INPUT FOR THIS TASK: Begin

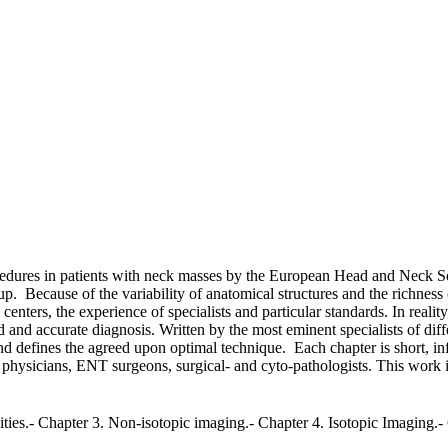
edures in patients with neck masses by the European Head and Neck So
ecause of the variability of anatomical structures and the richness of 
enters, the experience of specialists and particular standards. In reali
id and accurate diagnosis. Written by the most eminent specialists of di
and defines the agreed upon optimal technique. Each chapter is short, in
r physicians, ENT surgeons, surgical- and cyto-pathologists. This work
lities.- Chapter 3. Non-isotopic imaging.- Chapter 4. Isotopic Imaging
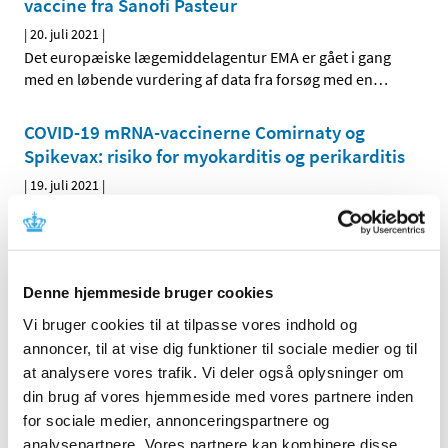
vaccine fra Sanofi Pasteur
|
20. juli 2021
|
Det europæiske lægemiddelagentur EMA er gået i gang
med en løbende vurdering af data fra forsøg med en
…
COVID-19 mRNA-vaccinerne Comirnaty og
Spikevax: risiko for myokarditis og perikarditis
|
19. juli 2021
|
Kære sundhedspersonale. Efter aftale med Det
Europæiske Lægemiddelagentur (EMA) og
…
COVID-19 Vaccine Janssen: Kontraindikation
Denne hjemmeside bruger cookies
hos personer, der tidligere har haft
Vi bruger cookies til at tilpasse vores indhold og
kapillærlækagesyndrom, og opdatering om
annoncer, til at vise dig funktioner til sociale medier og til
trombose-trombocytopenisyndrom (TTS,
…
at analysere vores trafik. Vi deler også oplysninger om
|
19. juli 2021
|
din brug af vores hjemmeside med vores partnere inden
Kære sundhedspersonale Janssen-Cilag International NV
for sociale medier, annonceringspartnere og
vil efter aftale med Det Europæiske
…
analysepartnere. Vores partnere kan kombinere disse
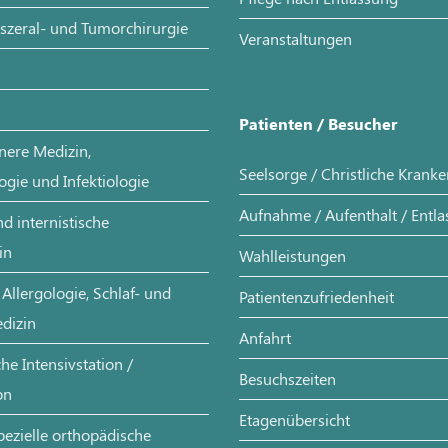
iszeral- und Tumorchirurgie
Veranstaltungen
Patienten / Besucher
nere Medizin,
Seelsorge / Christliche Krank
ogie und Infektiologie
Aufnahme / Aufenthalt / Entl
d internistische
in
Wahlleistungen
Allergologie, Schlaf- und
Patientenzufriedenheit
dizin
Anfahrt
e Intensivstation /
Besuchszeiten
on
Etagenübersicht
pezielle orthopädische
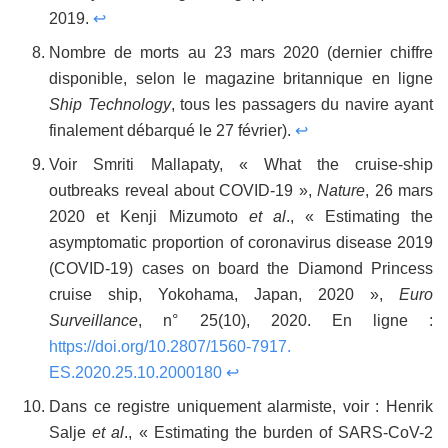
2019.
↩
Nombre de morts au 23 mars 2020 (dernier chiffre
disponible, selon le magazine britannique en ligne
Ship Technology
, tous les passagers du navire ayant
finalement débarqué le 27 février).
↩
Voir Smriti Mallapaty, « What the cruise-ship
outbreaks reveal about COVID-19 »,
Nature
, 26 mars
2020 et Kenji Mizumoto
et al
., « Estimating the
asymptomatic proportion of coronavirus disease 2019
(COVID-19) cases on board the Diamond Princess
cruise ship, Yokohama, Japan, 2020 »,
Euro
Surveillance
, n° 25(10), 2020. En ligne :
https://doi.org/10.2807/1560-7917.
ES.2020.25.10.2000180
↩
Dans ce registre uniquement alarmiste, voir : Henrik
Salje
et al
., « Estimating the burden of SARS-CoV-2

INPUT FOR THIS TASK: End

EXERCISE DETAILS:
Find the line that contains "iszeral- und Tumorchirurgie", then write out that line and each one after it, exactly and with nothing else, through the end of the entries above, without the pictures.

OUTPUT OF THE TASK:
iszeral- und Tumorchirurgie
Veranstaltungen
Patienten / Besucher
nere Medizin,
Seelsorge / Christliche Krank
ogie und Infektiologie
Aufnahme / Aufenthalt / Entl
d internistische
in
Wahlleistungen
Allergologie, Schlaf- und
Patientenzufriedenheit
dizin
Anfahrt
e Intensivstation /
Besuchszeiten
on
Etagenübersicht
pezielle orthopädische
2019.
↩
Nombre de morts au 23 mars 2020 (dernier chiffre
disponible, selon le magazine britannique en ligne
Ship Technology
, tous les passagers du navire ayant
finalement débarqué le 27 février).
↩
Voir Smriti Mallapaty, « What the cruise-ship
outbreaks reveal about COVID-19 »,
Nature
, 26 mars
2020 et Kenji Mizumoto
et al
., « Estimating the
asymptomatic proportion of coronavirus disease 2019
(COVID-19) cases on board the Diamond Princess
cruise ship, Yokohama, Japan, 2020 »,
Euro
Surveillance
, n° 25(10), 2020. En ligne :
https://doi.org/10.2807/1560-7917.
ES.2020.25.10.2000180
↩
Dans ce registre uniquement alarmiste, voir : Henrik
Salje
et al
., « Estimating the burden of SARS-CoV-2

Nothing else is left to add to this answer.